UK bank “stress tests” could start this week
A team from the International Monetary Fund will ask the UK’s biggest banks for detailed information this week as it assesses the health of lenders in five European countries.
The IMF is checking UK banks before wider “stress tests” by the European Union, three industry sources told Reuters. A separate source said the team was expected in Sweden next month or early March.
The IMF said late yesterday that was conducting what it called “routine” stress tests of financial systems in the UK, Sweden, the Netherlands, Germany and Luxembourg.
The EU has come under pressure after finding only a small capital shortfall among banks last year, just before spiralling problems at banks forced an international bail-out of the Irish government.
The IMF’s Financial Sector Assessment Programmes, or FSAPs, were made mandatory in September for 25 “systemically important” countries, in a move to forestall a repetition of the global credit crisis.
Established in 1999, they are “a comprehensive and in-depth analysis of a country’s financial sector,” according to the IMF website.

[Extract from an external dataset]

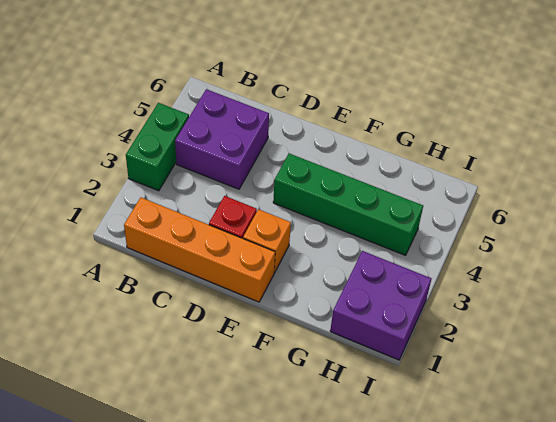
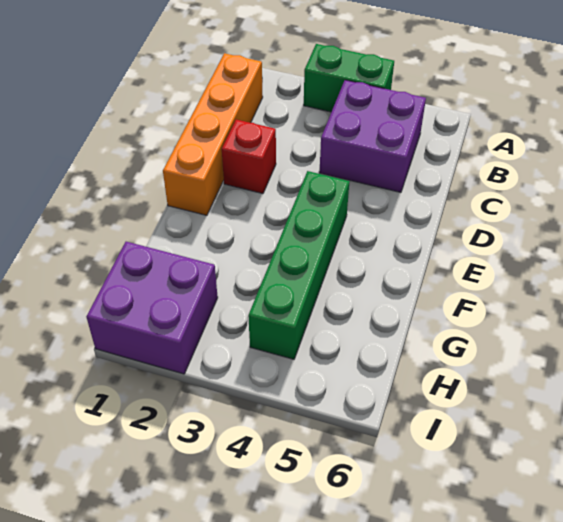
orange brick E2 level 1 -> none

The test of the UK’s top banks, including HSBC, Barclays and Lloyds Banking Group, is expected to take several weeks, sources said.

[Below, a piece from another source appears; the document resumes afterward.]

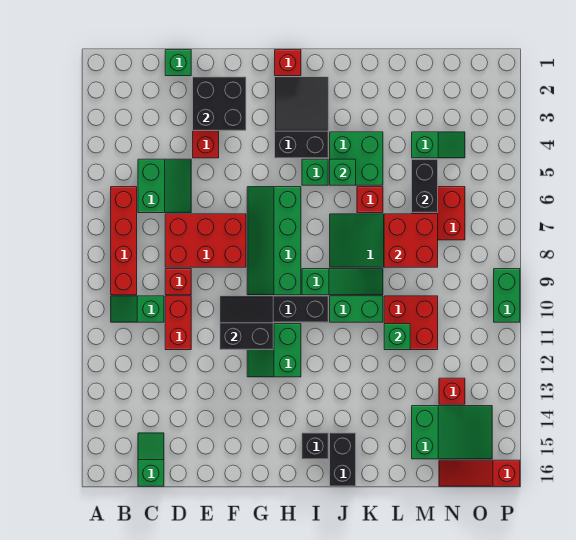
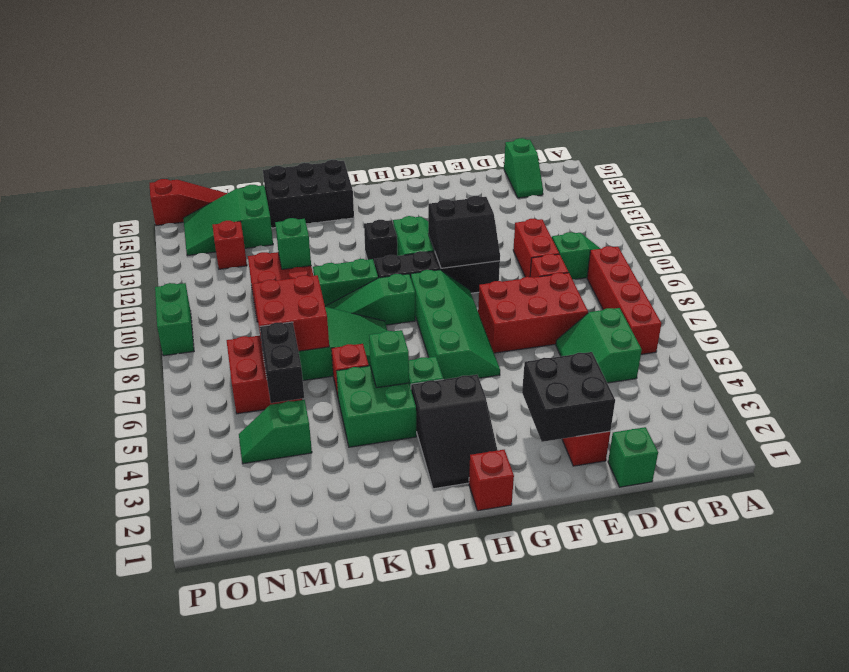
black brick I15 level 1 -> black brick I12 level 1
black brick J15:J16 level 1 -> black brick J15:L16 level 1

The tests in all five countries will be conducted in the first quarter of this year, the IMF spokesman said.
The European Banking Authority will similarly test its financial sector in a tougher repeat of last year’s health check. Some 90 banks are expected to take part and the results are due to be unveiled around July.
The IMF said its tests are supposed to take place every five years. It will be the first test in Sweden in almost a decade, however. Results are expected to be published after discussions by the IMF board in the summer.